Tags: faq ctf raw anonymize sharing

How can I anonymize or deidentify a CTF dataset?

Determining whether a dataset contains identifiers

If you have a dataset from a subject with a known name, you can search on the Linux or macOS command line whether that name occurs in any of the text or binary files.

find SubjectXX.ds -type f -exec grep -l KnownSubjectName {} \;

Using MATLAB

George O’Neill from the FIl shared the following code to scrub identifying information from a CTF dataset.

function go_anonymiseDs(input,output)
% Note// input and output filenames must include filepaths

% Add path to CTF functions
ft_hastoolbox('ctf', 1);

fprintf('Anonymising dataset ******.ds: ');

hdr = readCTFds(input);
data = getCTFdata(hdr,[],[],'fT');

hdr_anon = hdr;

% Remove identifiable information
% RES4
hdr_anon.res4.data_time=' ';
hdr_anon.res4.data_date=' ';
hdr_anon.res4.nf_run_name=' ';
hdr_anon.res4.nf_instruments=' ';
hdr_anon.res4.nf_collect_descriptor=' ';
hdr_anon.res4.nf_subject_id=' ';
hdr_anon.res4.nf_operator=' ';
hdr_anon.res4.nf_sensorFileName=' ';

% INFODS - loop through all fields which say patient/procedure/dataset
for ii = 1:length(hdr_anon.infods);
    if ~isempty(strfind(hdr.infods(ii).name,'PATIENT'))
        hdr_anon.infods(ii).data = '';
        % the sex field requires a number, just set to 2
        if ~isempty(strfind(hdr.infods(ii).name,'SEX'))
            hdr_anon.infods(ii).data = 2;
        end
    end
end
for ii = 1:length(hdr_anon.infods);
    if ~isempty(strfind(hdr.infods(ii).name,'PROCEDURE'))
        if hdr_anon.infods(ii).type == 10;
        hdr_anon.infods(ii).data = '';
        end
    end
end
for ii = 1:length(hdr_anon.infods);
    if ~isempty(strfind(hdr.infods(ii).name,'DATASET'))
        if hdr_anon.infods(ii).type == 10;
        hdr_anon.infods(ii).data = '';
        end
    end
end

% Remove dataset history too to make sure scan date is gone.
hdr_anon.hist = 'REDACTED';
hdr_anon.processing = 'REDACTED';

% Write out file with new anonymised header file
writeCTFds([output],hdr_anon,data,'fT');

fprintf('COMPLETE\n');

Using CTF command-line tools on Linux

Using the CTF command line tool “newDs” with the “-anon” option. To keep all other aspects of the dataset as it is, you should specify some option

newDs -anon -includeBadChannels -includeBadSegments -includeBad <dataset> <savePath>

Otherwise, bad channels, bad segments (in the continuous data) and bad trials (in segmented data) will be thrown away.

Make sure the savePath has an unambiguous name, so that you don’t mix up your data.

Fields that are blanked out: purpose, site, institute, operator name, run title and description, collection description. The subject ID is set to Anon-1. The collection date and time are changed to 11/11/1911, 11:11.

The CTF newDs version 5.4.0-linux-20061212 (and possibly also other versions) is known to have a bug that causes the collection date and time not to be cleared.
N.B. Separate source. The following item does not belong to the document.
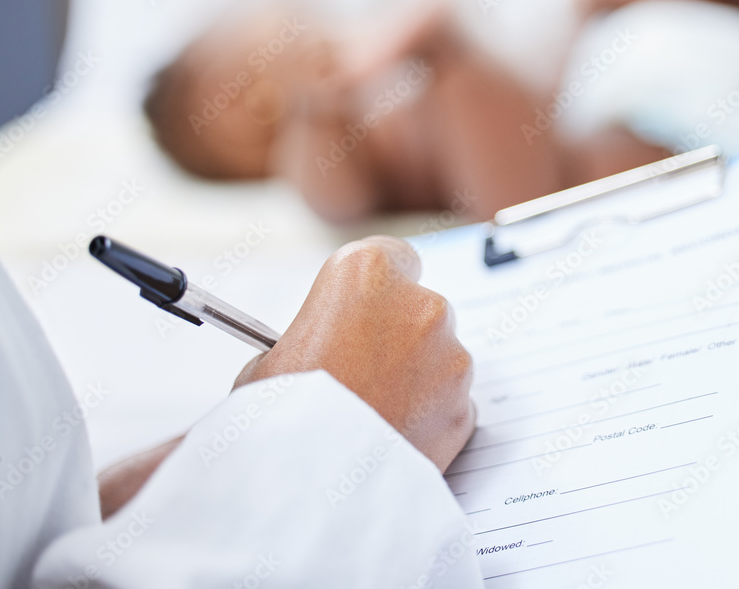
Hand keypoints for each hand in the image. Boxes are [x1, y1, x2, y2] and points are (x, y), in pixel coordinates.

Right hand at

To remove these from your recording, you can use the remove_ctf_datetime script available here.

For example

newDs -anon -includeBadChannels -includeBadSegments -includeBad /home/common/matlab/fieldtrip/data/Subject01.ds        ./Subject01_anon.ds
newDs -anon -includeBadChannels -includeBadSegments -includeBad /home/common/matlab/fieldtrip/data/Subject01.ds/hz.ds  ./Subject01_anon.ds/hz.ds
newDs -anon -includeBadChannels -includeBadSegments -includeBad /home/common/matlab/fieldtrip/data/Subject01.ds/hz2.ds ./Subject01_anon.ds/hz2.ds

rm ~/anon/Subject01.ds/defaults.de
rm ~/anon/Subject01.ds/hz.ds/defaults.de
rm ~/anon/Subject01.ds/hz2.ds/defaults.de

See also this frequently asked question on how to anonymize an anatomical MRI.

Additional notes

It is advisable to also convert the head localizer datasets, which are inside the SubjectXX.ds and are named hz.ds, hz2.ds, etc.

After creating the anonymous dataset, you should delete the defaults.de ASCII file that might be present in the output dataset. That file contains some information that might be traced back to the original file location on disk, which may include your name or the name of the subject. You should also delete the SubjectXX.acq file, which contains a copy of some potentially identifying header information.